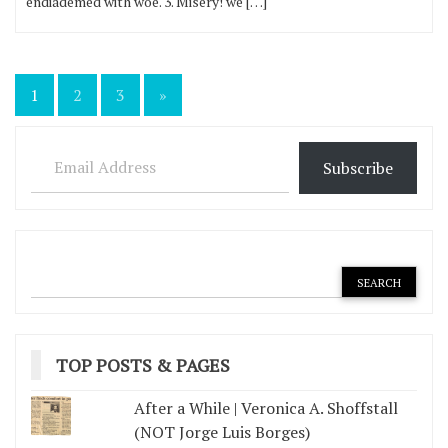
endiademed with woe. 3. Misery! we […]
Posts
1
2
3
»
pagination
Email Address
Subscribe
TOP POSTS & PAGES
After a While | Veronica A. Shoffstall
(NOT Jorge Luis Borges)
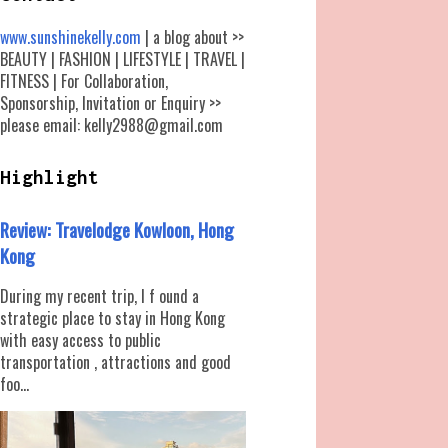
www.sunshinekelly.com
| a blog about >>
BEAUTY | FASHION | LIFESTYLE | TRAVEL |
FITNESS | For Collaboration,
Sponsorship, Invitation or Enquiry >>
please email: kelly2988@gmail.com
Highlight
Review: Travelodge Kowloon, Hong
Kong
During my recent trip, I f ound a
strategic place to stay in Hong Kong
with easy access to public
transportation , attractions and good
foo...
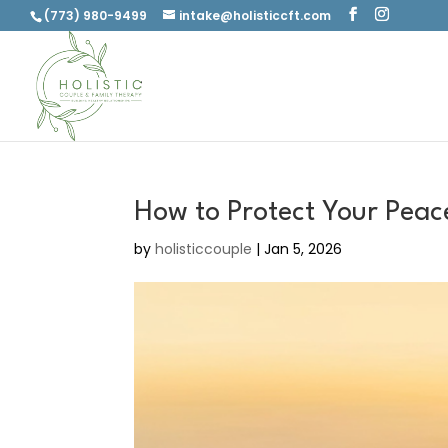
(773) 980-9499
intake@holisticcft.com
How to Protect Your Peac
by
holisticcouple
|
Jan 5, 2026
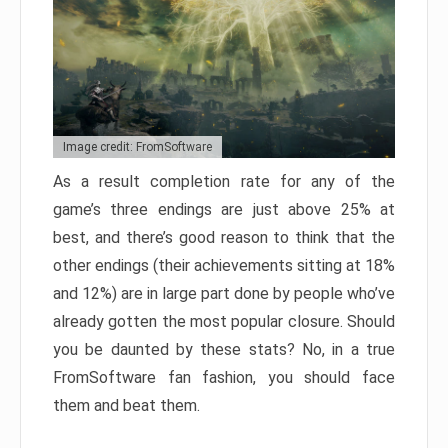
Image credit: FromSoftware
As a result completion rate for any of the
game’s three endings are just above 25% at
best, and there’s good reason to think that the
other endings (their achievements sitting at 18%
and 12%) are in large part done by people who’ve
already gotten the most popular closure. Should
you be daunted by these stats? No, in a true
FromSoftware fan fashion, you should face
them and beat them.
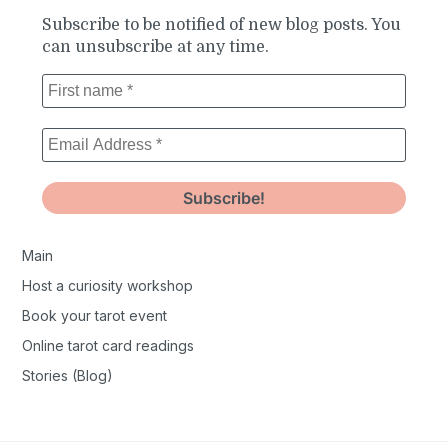
Subscribe to be notified of new blog posts. You
can unsubscribe at any time.
Main
Host a curiosity workshop
Book your tarot event
Online tarot card readings
Stories (Blog)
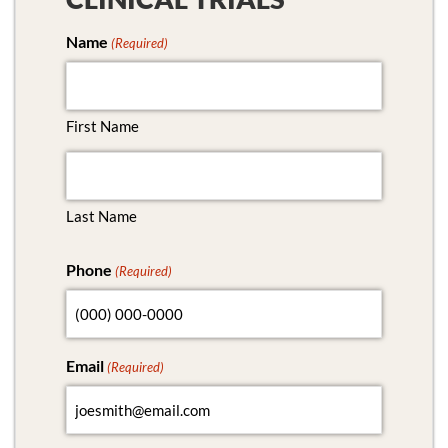
Name
(Required)
First Name
Last Name
Phone
(Required)
Email
(Required)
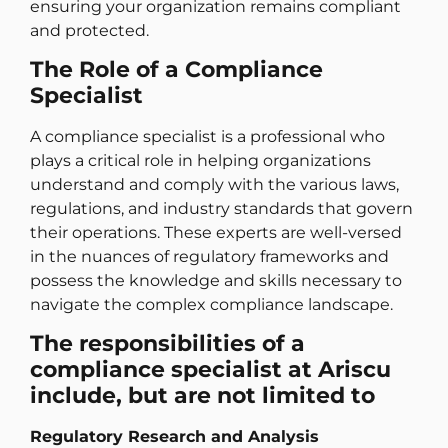
ensuring your organization remains compliant
and protected.
The Role of a Compliance
Specialist
A compliance specialist is a professional who
plays a critical role in helping organizations
understand and comply with the various laws,
regulations, and industry standards that govern
their operations. These experts are well-versed
in the nuances of regulatory frameworks and
possess the knowledge and skills necessary to
navigate the complex compliance landscape.
The responsibilities of a
compliance specialist at Ariscu
include, but are not limited to
Regulatory Research and Analysis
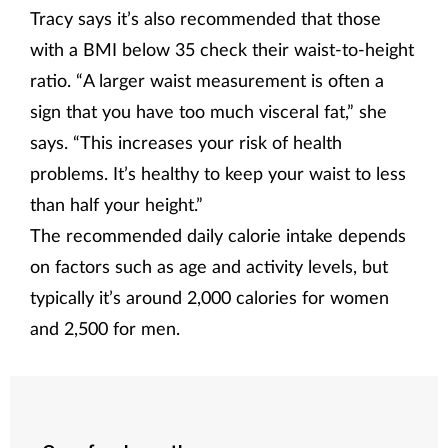
Tracy says it’s also recommended that those
with a BMI below 35 check their waist-to-height
ratio. “A larger waist measurement is often a
sign that you have too much visceral fat,” she
says. “This increases your risk of health
problems. It’s healthy to keep your waist to less
than half your height.”
The recommended daily calorie intake depends
on factors such as age and activity levels, but
typically it’s around 2,000 calories for women
and 2,500 for men.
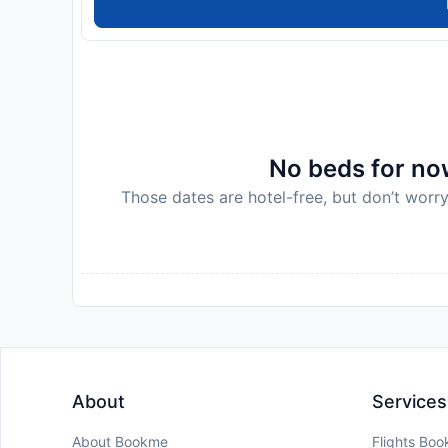
No beds for now
Those dates are hotel-free, but don’t worry
About
Services
About Bookme
Flights Boo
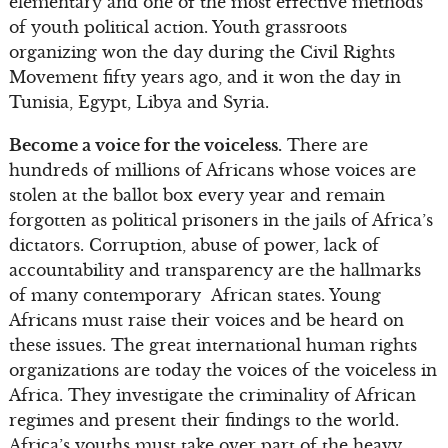
elementary and one of the most effective methods
of youth political action. Youth grassroots
organizing won the day during the Civil Rights
Movement fifty years ago, and it won the day in
Tunisia, Egypt, Libya and Syria.
Become a voice for the voiceless.
There are
hundreds of millions of Africans whose voices are
stolen at the ballot box every year and remain
forgotten as political prisoners in the jails of Africa’s
dictators. Corruption, abuse of power, lack of
accountability and transparency are the hallmarks
of many contemporary African states. Young
Africans must raise their voices and be heard on
these issues. The great international human rights
organizations are today the voices of the voiceless in
Africa. They investigate the criminality of African
regimes and present their findings to the world.
Africa’s youths must take over part of the heavy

-=-=-

**Problem to solve**
Ending at the line with "best, and there’s", reproduce exactly the lines that begin at the top of the data, and include no pictures.

**The completed task**
endiademed with woe. 3. Misery! we […]
Posts
1
2
3
»
pagination
Email Address
Subscribe
TOP POSTS & PAGES
After a While | Veronica A. Shoffstall
(NOT Jorge Luis Borges)
www.sunshinekelly.com
| a blog about >>
BEAUTY | FASHION | LIFESTYLE | TRAVEL |
FITNESS | For Collaboration,
Sponsorship, Invitation or Enquiry >>
please email: kelly2988@gmail.com
Highlight
Review: Travelodge Kowloon, Hong
Kong
During my recent trip, I f ound a
strategic place to stay in Hong Kong
with easy access to public
transportation , attractions and good
foo...
(773) 980-9499
intake@holisticcft.com
How to Protect Your Peac
by
holisticcouple
|
Jan 5, 2026
Image credit: FromSoftware
As a result completion rate for any of the
game’s three endings are just above 25% at
best, and there’s good reason to think that the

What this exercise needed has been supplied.